He is a co-chair at the global gathering, which starts on Tuesday and marks the culmination of his five years involved with the World Economic Forum’s efforts in his home country. The forum has chosen six young leaders from its ‘Global Shapers’ network to be among the annual meeting’s co-chairs. The aim is that their experience – also in sustainable building, food banks and governance – informs the discussions around this year’s theme of ‘Globalization 4.0: Shaping a Global Architecture in the Age of the Fourth Industrial Revolution’. The other two co-chairs are outgoing World Bank president Jim Yong Kim and Satya Nadella, chief executive of Microsoft.

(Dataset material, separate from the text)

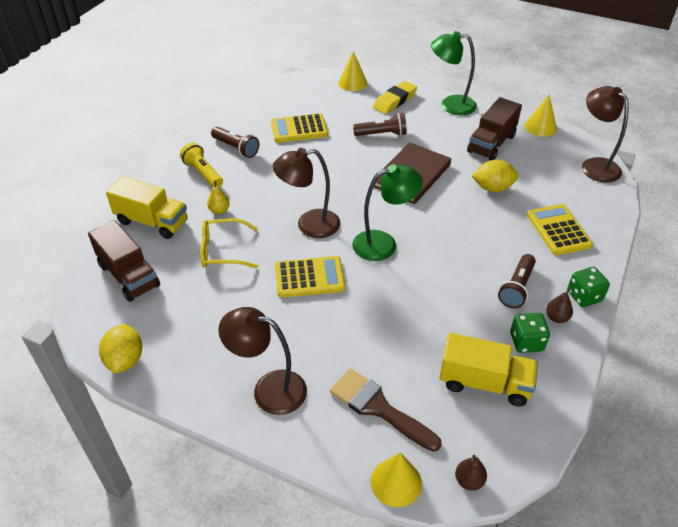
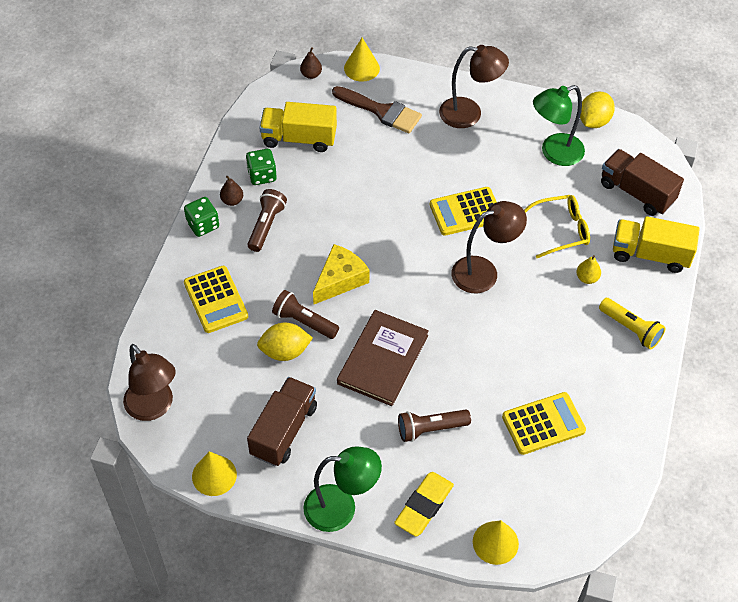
camera: 170 degrees right, 10 degrees up
(125, 360) = (594, 121): yellow lemon -> yellow lemon turned 45 degrees clockwise
(236, 148) = (610, 376): brown flashlight -> brown flashlight (304, 321)
(383, 244) = (401, 258): green lamp -> green lamp (554, 153)
(443, 233) = (340, 280): none -> yellow cheese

Growing up, Mr Aristizabal experienced the suffering caused to the Coffee Triangle region in his home country when the coffee industry – in which his family had been involved for more than a century – was decimated by a crash in prices. However, he believes that what had turned his home in Pereira into a “ghost town” was not external forces but in fact, an “abundance mind-set” common to commodity producing countries where complacency about wealth being perpetually sustained becomes entrenched and damaging for young people’s ambitions.

This “abundance” thinking must be replaced with a “productive, sustainable mind-set” in order to inspire young people to begin to learn the new skills they will need for jobs of the future that will require a combination of philosophy, design and technology, says Mr Aristizabal.

“I saw a lot of my classmates lose their jobs, or their parents [lost jobs], their dreams were broken. A lot of them became involved in violence and drugs,” he says.

He has been working on coming up with a successful formula since 2006 and has developed a special curriculum with role models as the building blocks. He founded Los Zuper at the start of 2017 and its 24 “teachers” include a mix of influencers, athletes, writers and even a former Miss Universe.

They produce multimedia content online that are a mix of lessons, challenges and gaming to encourage its 10,000 students to develop specific skills including critical thinking, problem solving, communications and collaboration, creativity and innovation and career and life skills such as adaptability, initiative and self-direction.

Los Zuper's teachers include Jorge Franco, the writer of novel Rosario Tijeras, Colombian freediver Sofia Gomez and footballer Vanessa Cordoba. The platform has been successful, not just with its virtual content but also with live events. Many schools have invited Los Zuper to come in to show them their innovative curriculum. This is their advocacy moment, says Mr Aristizabal and hopes that his organisation can help promote real change with regards to education regulations in Colombia. Globally, the challenge for education is the typically slow pace of reform of state systems. The private sector can help persuade elected leaders that it is in their interests to help speed up changes, he says.

Los Zuper is a non-profit which currently operates with eight employees, through a mix of grants and support from private sector partners which include IBM. However, Mr Aristizabal is exploring ways to monetize the massive engagement online that the platform is creating. He is wary though of finding a balance between independence and sustainability for the enterprise.

“Young people are very disappointed with the system”, he says, and he would not want to add to that feeling by compromising Los Zuper’s values by switching to an advertising or sponsorship model in the wrong way.